==== Material shown ====
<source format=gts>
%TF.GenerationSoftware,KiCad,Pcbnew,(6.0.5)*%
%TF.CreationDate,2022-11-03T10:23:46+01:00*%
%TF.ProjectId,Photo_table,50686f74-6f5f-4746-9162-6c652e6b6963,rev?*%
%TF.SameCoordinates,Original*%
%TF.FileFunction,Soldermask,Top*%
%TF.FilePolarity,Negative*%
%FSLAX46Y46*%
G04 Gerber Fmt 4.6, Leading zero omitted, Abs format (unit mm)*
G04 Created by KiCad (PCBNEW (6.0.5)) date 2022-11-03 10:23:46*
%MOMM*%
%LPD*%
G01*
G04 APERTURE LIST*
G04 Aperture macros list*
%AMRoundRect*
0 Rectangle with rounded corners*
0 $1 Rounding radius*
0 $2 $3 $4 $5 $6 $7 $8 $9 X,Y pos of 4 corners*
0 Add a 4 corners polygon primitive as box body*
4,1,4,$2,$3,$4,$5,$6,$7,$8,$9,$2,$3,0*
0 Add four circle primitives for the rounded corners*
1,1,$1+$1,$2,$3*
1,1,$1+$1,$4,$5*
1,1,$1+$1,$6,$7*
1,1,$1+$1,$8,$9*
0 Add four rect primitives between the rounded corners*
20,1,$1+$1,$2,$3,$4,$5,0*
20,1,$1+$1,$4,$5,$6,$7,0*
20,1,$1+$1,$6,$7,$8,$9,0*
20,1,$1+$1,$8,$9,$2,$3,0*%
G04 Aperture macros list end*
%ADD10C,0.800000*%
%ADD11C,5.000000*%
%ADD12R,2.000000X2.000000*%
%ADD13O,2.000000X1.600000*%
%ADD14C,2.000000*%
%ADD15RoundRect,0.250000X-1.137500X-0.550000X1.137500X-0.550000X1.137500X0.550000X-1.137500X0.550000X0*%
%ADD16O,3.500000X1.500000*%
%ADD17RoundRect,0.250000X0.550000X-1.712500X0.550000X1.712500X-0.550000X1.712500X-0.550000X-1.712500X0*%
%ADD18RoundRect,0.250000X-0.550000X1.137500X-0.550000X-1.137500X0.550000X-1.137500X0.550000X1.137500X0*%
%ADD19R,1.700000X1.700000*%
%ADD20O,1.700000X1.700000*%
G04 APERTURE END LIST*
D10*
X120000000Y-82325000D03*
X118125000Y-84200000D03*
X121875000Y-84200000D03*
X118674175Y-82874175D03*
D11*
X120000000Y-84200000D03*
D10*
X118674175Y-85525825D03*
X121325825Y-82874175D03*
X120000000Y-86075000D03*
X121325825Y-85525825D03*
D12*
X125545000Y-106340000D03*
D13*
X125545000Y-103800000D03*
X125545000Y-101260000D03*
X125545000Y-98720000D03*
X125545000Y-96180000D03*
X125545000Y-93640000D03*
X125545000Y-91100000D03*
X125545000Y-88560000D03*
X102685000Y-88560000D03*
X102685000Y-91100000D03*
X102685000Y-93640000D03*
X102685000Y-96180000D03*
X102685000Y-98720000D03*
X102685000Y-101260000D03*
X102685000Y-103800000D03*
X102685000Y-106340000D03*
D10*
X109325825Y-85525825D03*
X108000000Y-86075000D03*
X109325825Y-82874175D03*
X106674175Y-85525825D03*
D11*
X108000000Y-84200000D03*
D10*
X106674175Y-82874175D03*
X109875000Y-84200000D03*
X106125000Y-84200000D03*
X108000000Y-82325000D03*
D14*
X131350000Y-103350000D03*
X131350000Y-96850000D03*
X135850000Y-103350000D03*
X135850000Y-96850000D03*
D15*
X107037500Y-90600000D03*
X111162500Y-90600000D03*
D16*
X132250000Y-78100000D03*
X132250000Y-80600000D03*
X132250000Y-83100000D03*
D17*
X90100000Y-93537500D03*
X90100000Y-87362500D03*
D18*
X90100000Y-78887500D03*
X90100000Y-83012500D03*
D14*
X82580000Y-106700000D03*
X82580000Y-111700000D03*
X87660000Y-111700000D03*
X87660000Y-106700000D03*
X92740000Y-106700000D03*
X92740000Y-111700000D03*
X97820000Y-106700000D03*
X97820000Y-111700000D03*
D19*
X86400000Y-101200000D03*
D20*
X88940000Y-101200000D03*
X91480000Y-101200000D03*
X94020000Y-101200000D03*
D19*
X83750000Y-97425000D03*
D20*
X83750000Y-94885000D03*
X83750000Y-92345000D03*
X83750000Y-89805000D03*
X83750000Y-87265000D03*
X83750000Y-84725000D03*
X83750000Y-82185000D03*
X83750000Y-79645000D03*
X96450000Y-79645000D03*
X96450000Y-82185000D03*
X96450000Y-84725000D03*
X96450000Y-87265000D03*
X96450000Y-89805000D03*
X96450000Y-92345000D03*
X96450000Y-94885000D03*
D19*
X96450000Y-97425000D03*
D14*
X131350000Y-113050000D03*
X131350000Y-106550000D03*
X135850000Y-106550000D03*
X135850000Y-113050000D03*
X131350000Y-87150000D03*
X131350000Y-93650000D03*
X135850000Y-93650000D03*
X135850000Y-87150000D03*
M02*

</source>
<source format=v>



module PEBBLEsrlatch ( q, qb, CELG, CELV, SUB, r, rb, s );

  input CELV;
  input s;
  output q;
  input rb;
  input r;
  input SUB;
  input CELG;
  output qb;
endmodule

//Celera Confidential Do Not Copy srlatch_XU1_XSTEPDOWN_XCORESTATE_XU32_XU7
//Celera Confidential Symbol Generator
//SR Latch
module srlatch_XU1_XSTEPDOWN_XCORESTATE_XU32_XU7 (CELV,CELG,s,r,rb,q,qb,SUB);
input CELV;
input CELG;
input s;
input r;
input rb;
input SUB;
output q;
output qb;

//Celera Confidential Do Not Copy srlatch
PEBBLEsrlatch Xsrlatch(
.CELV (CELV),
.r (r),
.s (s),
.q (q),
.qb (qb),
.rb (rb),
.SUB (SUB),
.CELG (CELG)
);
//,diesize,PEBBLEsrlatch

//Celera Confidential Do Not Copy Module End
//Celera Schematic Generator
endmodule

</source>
====
==== Material shown ====
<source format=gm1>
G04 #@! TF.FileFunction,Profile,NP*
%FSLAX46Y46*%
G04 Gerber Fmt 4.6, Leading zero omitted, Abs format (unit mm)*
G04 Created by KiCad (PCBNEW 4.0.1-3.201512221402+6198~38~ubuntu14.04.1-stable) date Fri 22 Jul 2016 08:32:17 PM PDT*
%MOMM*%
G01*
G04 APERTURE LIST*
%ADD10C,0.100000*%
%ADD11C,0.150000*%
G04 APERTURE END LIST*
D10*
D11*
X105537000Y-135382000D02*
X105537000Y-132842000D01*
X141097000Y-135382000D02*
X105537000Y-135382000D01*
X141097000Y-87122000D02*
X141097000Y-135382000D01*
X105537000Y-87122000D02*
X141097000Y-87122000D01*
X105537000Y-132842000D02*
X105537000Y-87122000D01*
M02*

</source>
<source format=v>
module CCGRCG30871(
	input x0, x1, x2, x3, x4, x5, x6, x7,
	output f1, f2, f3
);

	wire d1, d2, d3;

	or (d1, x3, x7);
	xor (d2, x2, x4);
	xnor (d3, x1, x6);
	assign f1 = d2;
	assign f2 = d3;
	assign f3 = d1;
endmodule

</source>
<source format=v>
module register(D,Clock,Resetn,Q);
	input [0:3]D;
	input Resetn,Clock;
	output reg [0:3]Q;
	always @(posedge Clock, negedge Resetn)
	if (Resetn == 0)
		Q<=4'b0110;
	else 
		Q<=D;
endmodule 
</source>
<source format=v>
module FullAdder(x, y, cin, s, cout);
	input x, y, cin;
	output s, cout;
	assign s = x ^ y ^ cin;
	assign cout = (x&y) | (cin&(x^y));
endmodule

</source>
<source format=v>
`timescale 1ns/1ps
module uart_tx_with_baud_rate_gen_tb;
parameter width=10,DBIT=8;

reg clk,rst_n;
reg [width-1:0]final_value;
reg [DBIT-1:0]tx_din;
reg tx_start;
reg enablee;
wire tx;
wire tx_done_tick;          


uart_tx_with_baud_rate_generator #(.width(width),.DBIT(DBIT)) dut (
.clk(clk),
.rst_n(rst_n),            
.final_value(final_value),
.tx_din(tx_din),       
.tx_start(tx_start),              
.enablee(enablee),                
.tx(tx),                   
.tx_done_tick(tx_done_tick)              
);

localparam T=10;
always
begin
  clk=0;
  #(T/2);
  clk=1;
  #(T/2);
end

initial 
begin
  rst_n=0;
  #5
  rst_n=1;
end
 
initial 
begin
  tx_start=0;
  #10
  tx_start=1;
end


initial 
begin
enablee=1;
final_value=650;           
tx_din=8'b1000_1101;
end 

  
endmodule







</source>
====
For the entries, state the number of lines that include the string "zero". Add no other words.

2